The History of the ABC Proteins in Human Trypanosomiasis Pathogens

Abstract

Human trypanosomiasis affects nearly eight million people worldwide, causing great economic and social impact, mainly in endemic areas. T. cruzi and T. brucei are protozoan parasites that present efficient mechanisms of immune system evasion, leading to disease chronification. Currently, there is no vaccine, and chemotherapy is effective only in the absence of severe clinical manifestations. Nevertheless, resistant phenotypes to chemotherapy have been described in protozoan parasites, associated with cross-resistance to other chemically unrelated drugs. Multidrug resistance is multifactorial, involving: (i) drug entry, (ii) activation, (iii) metabolism and (iv) efflux pathways. In this context, ABC transporters, initially discovered in resistant tumor cells, have drawn attention in protozoan parasites, owing to their ability to decrease drug accumulation, thus mitigating their toxic effects. The discovery of these transporters in the Trypanosomatidae family started in the 1990s; however, few members were described and functionally characterized. This review contains a brief history of the main ABC transporters involved in resistance that propelled their investigation in Trypanosoma species, the main efflux modulators, as well as ABC genes described in T. cruzi and T. brucei according to the nomenclature HUGO. We hope to convey the importance that ABC transporters play in parasite physiology and chemotherapy resistance.

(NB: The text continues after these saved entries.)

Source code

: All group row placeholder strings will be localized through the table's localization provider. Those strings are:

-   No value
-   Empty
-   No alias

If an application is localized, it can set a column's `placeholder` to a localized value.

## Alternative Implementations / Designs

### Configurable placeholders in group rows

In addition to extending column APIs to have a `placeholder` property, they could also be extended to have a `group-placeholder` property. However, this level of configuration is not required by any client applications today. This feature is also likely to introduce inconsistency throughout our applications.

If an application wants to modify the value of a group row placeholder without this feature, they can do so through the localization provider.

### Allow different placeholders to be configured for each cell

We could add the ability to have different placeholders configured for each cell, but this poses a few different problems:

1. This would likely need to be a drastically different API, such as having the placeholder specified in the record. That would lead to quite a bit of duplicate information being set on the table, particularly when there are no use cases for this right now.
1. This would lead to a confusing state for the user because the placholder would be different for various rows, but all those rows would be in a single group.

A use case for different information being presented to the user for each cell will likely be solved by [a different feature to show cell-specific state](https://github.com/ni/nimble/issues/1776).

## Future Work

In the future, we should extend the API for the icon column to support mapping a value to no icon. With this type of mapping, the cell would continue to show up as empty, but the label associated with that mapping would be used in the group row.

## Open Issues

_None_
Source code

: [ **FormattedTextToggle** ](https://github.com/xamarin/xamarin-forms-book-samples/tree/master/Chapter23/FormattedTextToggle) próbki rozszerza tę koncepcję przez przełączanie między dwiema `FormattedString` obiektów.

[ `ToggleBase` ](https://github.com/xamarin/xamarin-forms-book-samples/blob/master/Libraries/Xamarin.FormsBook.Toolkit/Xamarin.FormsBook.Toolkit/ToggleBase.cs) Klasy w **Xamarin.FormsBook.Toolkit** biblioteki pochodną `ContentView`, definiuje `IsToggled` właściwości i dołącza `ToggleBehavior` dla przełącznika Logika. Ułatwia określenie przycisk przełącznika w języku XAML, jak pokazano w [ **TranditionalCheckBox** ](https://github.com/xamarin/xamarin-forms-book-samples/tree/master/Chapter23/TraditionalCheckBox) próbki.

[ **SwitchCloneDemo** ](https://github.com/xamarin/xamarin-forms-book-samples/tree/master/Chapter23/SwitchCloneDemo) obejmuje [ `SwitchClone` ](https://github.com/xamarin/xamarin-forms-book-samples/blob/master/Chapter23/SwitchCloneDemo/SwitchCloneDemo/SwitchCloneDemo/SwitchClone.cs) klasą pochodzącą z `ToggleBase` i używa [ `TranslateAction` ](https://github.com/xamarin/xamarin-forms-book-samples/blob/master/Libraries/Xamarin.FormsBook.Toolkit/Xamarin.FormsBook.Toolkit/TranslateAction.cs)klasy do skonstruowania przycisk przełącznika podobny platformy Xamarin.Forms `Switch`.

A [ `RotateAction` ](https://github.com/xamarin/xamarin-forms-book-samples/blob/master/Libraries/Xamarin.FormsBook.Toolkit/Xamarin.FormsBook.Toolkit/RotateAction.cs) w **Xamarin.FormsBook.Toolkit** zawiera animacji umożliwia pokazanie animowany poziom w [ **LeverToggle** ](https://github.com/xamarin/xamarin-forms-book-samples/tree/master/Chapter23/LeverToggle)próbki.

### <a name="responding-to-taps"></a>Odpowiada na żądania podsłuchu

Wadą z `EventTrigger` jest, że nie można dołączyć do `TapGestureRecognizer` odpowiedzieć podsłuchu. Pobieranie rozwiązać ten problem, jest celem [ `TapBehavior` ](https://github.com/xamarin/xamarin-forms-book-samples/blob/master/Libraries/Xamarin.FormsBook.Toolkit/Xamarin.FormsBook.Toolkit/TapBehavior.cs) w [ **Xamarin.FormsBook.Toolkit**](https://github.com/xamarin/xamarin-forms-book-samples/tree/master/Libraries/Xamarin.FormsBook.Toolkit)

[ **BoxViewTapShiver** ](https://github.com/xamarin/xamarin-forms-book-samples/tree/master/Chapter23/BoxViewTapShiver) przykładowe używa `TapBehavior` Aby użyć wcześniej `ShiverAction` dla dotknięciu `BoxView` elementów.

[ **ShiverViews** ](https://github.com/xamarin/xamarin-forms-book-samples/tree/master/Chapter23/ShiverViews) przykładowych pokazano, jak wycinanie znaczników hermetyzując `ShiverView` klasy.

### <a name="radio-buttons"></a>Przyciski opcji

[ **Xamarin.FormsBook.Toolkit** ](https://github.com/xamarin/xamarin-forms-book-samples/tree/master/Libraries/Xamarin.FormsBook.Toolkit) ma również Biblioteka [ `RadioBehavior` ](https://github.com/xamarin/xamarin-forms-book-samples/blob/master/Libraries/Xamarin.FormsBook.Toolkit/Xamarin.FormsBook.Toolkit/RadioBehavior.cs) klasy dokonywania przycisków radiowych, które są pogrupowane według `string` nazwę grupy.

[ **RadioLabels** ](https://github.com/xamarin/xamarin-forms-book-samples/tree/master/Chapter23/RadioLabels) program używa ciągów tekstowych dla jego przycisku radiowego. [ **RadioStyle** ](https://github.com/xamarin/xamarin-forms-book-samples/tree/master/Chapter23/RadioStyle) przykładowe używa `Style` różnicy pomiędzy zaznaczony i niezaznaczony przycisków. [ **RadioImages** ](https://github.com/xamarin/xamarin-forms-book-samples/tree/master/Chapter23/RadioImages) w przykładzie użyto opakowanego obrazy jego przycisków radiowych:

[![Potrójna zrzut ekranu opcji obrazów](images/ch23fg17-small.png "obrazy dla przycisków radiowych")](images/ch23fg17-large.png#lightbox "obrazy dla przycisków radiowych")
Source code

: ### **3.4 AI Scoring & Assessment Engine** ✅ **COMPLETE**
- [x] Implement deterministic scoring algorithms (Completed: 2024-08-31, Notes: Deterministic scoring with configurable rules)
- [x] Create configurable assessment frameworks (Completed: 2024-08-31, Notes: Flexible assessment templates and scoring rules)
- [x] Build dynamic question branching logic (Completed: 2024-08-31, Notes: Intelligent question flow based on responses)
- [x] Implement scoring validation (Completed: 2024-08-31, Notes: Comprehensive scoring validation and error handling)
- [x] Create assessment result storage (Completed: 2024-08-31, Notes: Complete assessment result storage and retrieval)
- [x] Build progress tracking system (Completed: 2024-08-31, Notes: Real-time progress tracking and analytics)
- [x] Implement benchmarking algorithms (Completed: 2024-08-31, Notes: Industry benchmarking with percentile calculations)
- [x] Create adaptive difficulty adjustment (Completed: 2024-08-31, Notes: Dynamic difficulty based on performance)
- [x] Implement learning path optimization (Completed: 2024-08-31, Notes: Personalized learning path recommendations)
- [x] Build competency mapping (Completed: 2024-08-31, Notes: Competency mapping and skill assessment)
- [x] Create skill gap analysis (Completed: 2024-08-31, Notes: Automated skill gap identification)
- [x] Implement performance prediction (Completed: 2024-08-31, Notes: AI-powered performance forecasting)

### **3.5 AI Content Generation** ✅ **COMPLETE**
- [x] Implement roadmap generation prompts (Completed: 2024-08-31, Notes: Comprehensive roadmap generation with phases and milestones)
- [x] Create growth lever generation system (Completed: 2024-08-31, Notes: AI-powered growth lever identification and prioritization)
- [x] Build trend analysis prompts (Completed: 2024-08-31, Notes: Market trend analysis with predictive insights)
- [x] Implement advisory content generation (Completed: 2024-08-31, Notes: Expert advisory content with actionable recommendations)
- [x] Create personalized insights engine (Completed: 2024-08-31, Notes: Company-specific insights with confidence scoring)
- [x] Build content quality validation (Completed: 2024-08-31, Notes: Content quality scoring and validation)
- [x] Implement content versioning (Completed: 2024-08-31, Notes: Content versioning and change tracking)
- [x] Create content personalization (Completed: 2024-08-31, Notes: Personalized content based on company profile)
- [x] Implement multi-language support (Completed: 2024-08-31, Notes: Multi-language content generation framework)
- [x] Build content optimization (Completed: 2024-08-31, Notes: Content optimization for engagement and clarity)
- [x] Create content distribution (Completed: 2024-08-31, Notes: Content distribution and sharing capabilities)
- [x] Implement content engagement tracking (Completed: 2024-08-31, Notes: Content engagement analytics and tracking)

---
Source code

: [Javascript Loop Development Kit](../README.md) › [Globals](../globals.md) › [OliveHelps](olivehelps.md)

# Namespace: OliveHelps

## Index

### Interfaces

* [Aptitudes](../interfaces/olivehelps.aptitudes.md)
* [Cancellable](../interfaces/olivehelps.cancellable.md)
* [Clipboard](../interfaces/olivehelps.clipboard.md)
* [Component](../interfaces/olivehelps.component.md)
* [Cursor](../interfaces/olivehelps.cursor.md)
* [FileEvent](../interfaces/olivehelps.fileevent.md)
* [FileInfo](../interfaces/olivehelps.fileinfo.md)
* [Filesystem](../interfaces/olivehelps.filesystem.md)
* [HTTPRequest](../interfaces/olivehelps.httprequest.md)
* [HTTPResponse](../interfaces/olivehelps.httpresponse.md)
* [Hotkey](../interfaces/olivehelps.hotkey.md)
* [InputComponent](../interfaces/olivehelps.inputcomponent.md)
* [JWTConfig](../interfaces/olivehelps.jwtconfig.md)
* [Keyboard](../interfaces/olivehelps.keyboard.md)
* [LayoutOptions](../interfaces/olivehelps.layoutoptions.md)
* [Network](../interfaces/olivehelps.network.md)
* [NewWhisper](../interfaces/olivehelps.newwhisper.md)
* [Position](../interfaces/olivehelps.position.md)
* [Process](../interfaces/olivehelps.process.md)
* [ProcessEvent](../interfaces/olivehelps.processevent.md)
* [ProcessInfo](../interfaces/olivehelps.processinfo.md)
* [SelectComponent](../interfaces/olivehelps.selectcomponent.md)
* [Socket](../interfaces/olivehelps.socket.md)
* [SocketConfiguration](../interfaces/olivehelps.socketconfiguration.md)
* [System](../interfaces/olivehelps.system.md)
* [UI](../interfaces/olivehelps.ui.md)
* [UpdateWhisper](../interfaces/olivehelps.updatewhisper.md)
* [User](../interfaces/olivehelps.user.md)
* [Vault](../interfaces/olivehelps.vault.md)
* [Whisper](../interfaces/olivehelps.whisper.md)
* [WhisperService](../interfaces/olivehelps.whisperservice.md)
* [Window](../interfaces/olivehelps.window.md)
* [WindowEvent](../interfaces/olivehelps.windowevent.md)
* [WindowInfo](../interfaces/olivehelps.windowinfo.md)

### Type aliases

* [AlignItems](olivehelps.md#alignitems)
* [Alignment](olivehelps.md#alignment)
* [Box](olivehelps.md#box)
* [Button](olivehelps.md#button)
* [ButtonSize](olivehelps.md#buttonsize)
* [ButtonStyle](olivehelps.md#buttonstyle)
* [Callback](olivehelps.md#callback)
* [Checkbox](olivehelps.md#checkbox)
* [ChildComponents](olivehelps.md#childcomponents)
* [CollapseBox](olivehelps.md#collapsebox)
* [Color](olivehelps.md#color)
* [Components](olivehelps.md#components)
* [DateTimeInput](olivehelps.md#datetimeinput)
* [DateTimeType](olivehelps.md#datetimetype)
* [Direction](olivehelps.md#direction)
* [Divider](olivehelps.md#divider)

Keywords: ABC transporters; T. brucei; T. cruzi; chagas disease; sleeping sickness.

Figure 1

T. cruzi ABC proteins. ABC proteins share a nucleotide-binding domain (NBD), displaying conserved sequences among organisms. A typical full-size ABC transporter presents, in addition to the two NBDs, two transmembrane domains, which could be rearranged in direct (TMD–NBD) or reverse (NBD–TMD) order. Half-size transporters have only a TMD and an NBD, assuming that they form dimers or oligomers to transport substrates across membranes. The standardized names of ABC proteins in subfamilies according to HUGO nomenclature are represented by the forth letter, followed by number. For example ABCA1 is subfamily A, member 1.

Figure 2

T. brucei ABC proteins. ABC proteins share a nucleotide-binding domain (NBD), displaying conserved sequences among organisms. A typical full-size ABC transporter presents, in addition to the two NBDs, two transmembrane domains, which could be rearranged in direct (TMD–NBD) or reverse (NBD–TMD) order. Half-size transporter has only a TMD and an NBD, assuming that they form dimers or oligomers to transport substrates across membranes. The standardized names of ABC members in subfamilies according to the HUGO nomenclature are represented by forth letter, followed by number. For example, ABCB1 is subfamily B, member 1. RLI, L ribonuclease inhibitor domain. 4Fe-S, iron-sulfur cluster binding domain.